0
0
AirflowHow-ToBeginner · 4 min read

How to Create a DAG in Apache Airflow: Step-by-Step Guide

To create a DAG in Airflow, define a Python script with a DAG object specifying its schedule and tasks. Use Operators to define tasks and set dependencies between them inside the DAG context.
📐

Syntax

A DAG in Airflow is defined using the DAG class from airflow.models. You specify parameters like dag_id (unique name), schedule_interval (when to run), and start_date (when to start). Tasks are created using Operators and linked with dependencies.

  • dag_id: Unique identifier for the DAG.
  • schedule_interval: Cron expression or presets like '@daily'.
  • start_date: DateTime when DAG starts running.
  • Operators: Define individual tasks (e.g., BashOperator).
  • Task dependencies: Set order using task1 >> task2.
python
from airflow import DAG
from airflow.operators.bash import BashOperator
from datetime import datetime

default_args = {
    'start_date': datetime(2024, 1, 1),
}

dag = DAG(
    dag_id='example_dag',
    default_args=default_args,
    schedule_interval='@daily',
    catchup=False
)

task1 = BashOperator(
    task_id='print_date',
    bash_command='date',
    dag=dag
)

task2 = BashOperator(
    task_id='sleep',
    bash_command='sleep 5',
    dag=dag
)

task1 >> task2
💻

Example

This example creates a simple DAG that runs daily. It has two tasks: one prints the current date, and the other sleeps for 5 seconds. The tasks run in sequence.

python
from airflow import DAG
from airflow.operators.bash import BashOperator
from datetime import datetime

default_args = {
    'start_date': datetime(2024, 1, 1),
}

dag = DAG(
    dag_id='simple_dag',
    default_args=default_args,
    schedule_interval='@daily',
    catchup=False
)

print_date = BashOperator(
    task_id='print_date',
    bash_command='date',
    dag=dag
)

sleep_task = BashOperator(
    task_id='sleep_task',
    bash_command='sleep 5',
    dag=dag
)

print_date >> sleep_task
Output
INFO - Running command: date Thu Jun 6 12:00:00 UTC 2024 INFO - Running command: sleep 5
⚠️

Common Pitfalls

  • Forgetting to set start_date causes DAG not to run.
  • Not setting catchup=False can cause many backfill runs.
  • Defining tasks outside the DAG context or missing dag=dag argument leads to errors.
  • Incorrect task dependencies cause tasks to run in wrong order or not at all.
python
from airflow import DAG
from airflow.operators.bash import BashOperator
from datetime import datetime

# Wrong: Missing start_date
# dag = DAG(dag_id='bad_dag', schedule_interval='@daily')

# Right:
default_args = {'start_date': datetime(2024, 1, 1)}
dag = DAG(dag_id='good_dag', default_args=default_args, schedule_interval='@daily', catchup=False)

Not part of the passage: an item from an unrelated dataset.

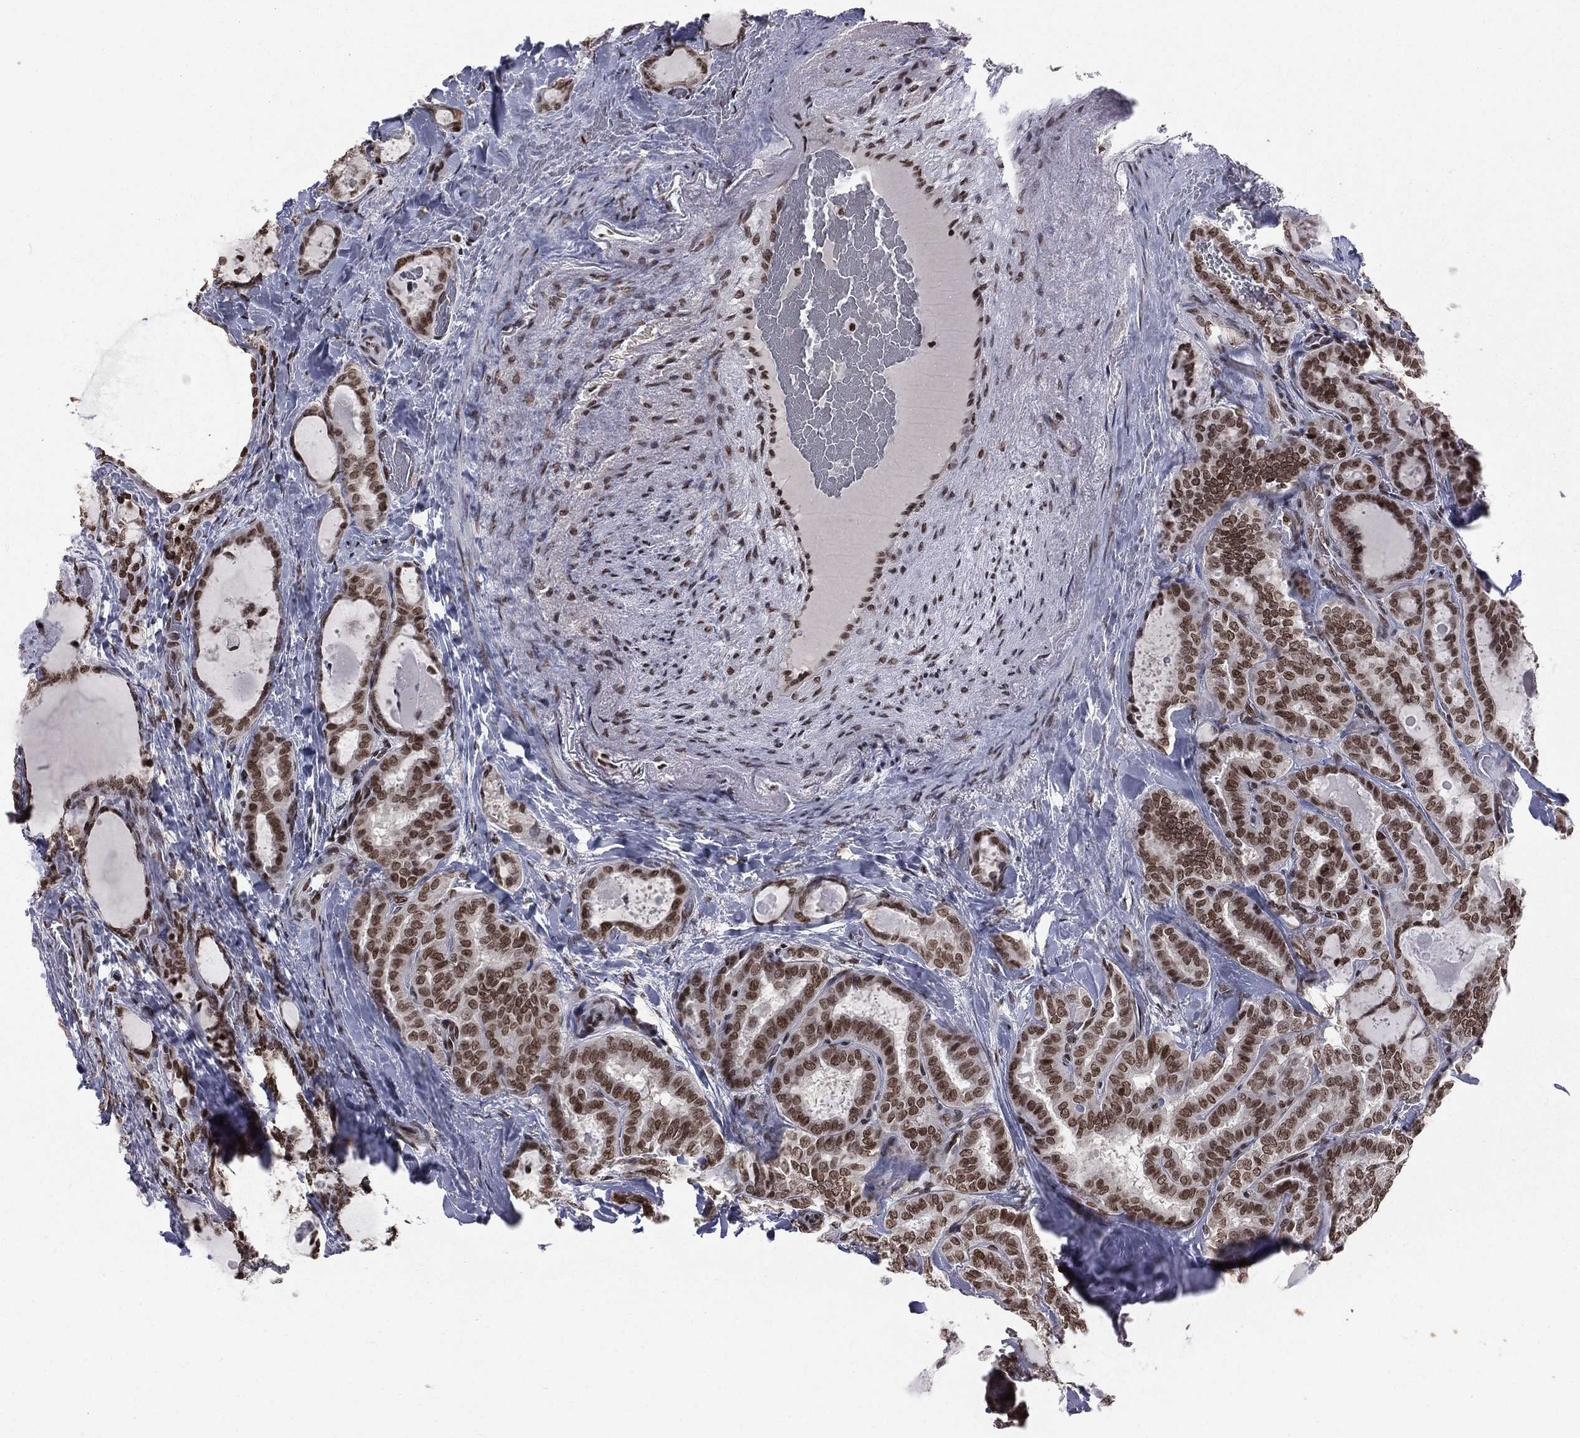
{"staining": {"intensity": "strong", "quantity": ">75%", "location": "nuclear"}, "tissue": "thyroid cancer", "cell_type": "Tumor cells", "image_type": "cancer", "snomed": [{"axis": "morphology", "description": "Papillary adenocarcinoma, NOS"}, {"axis": "topography", "description": "Thyroid gland"}], "caption": "The immunohistochemical stain labels strong nuclear positivity in tumor cells of thyroid cancer tissue. Immunohistochemistry stains the protein of interest in brown and the nuclei are stained blue.", "gene": "RFX7", "patient": {"sex": "female", "age": 39}}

# Wrong: Task without dag argument
# task = BashOperator(task_id='task1', bash_command='echo hi')

# Right:
task = BashOperator(task_id='task1', bash_command='echo hi', dag=dag)
📊

Quick Reference

Tips for creating DAGs:

  • Always set start_date and schedule_interval.
  • Use catchup=False to avoid unexpected backfills.
  • Define tasks inside the DAG context and link them with >> or <<.
  • Use descriptive dag_id and task_id names.
  • Test DAGs locally before deploying.

Key Takeaways

Define a DAG using the DAG class with a unique dag_id, start_date, and schedule_interval.
Create tasks using Operators and assign them to the DAG with the dag parameter.
Set task order using dependencies like task1 >> task2 to control execution flow.
Always specify start_date and consider catchup=False to avoid unwanted backfills.
Test your DAG code to ensure tasks run as expected before deploying.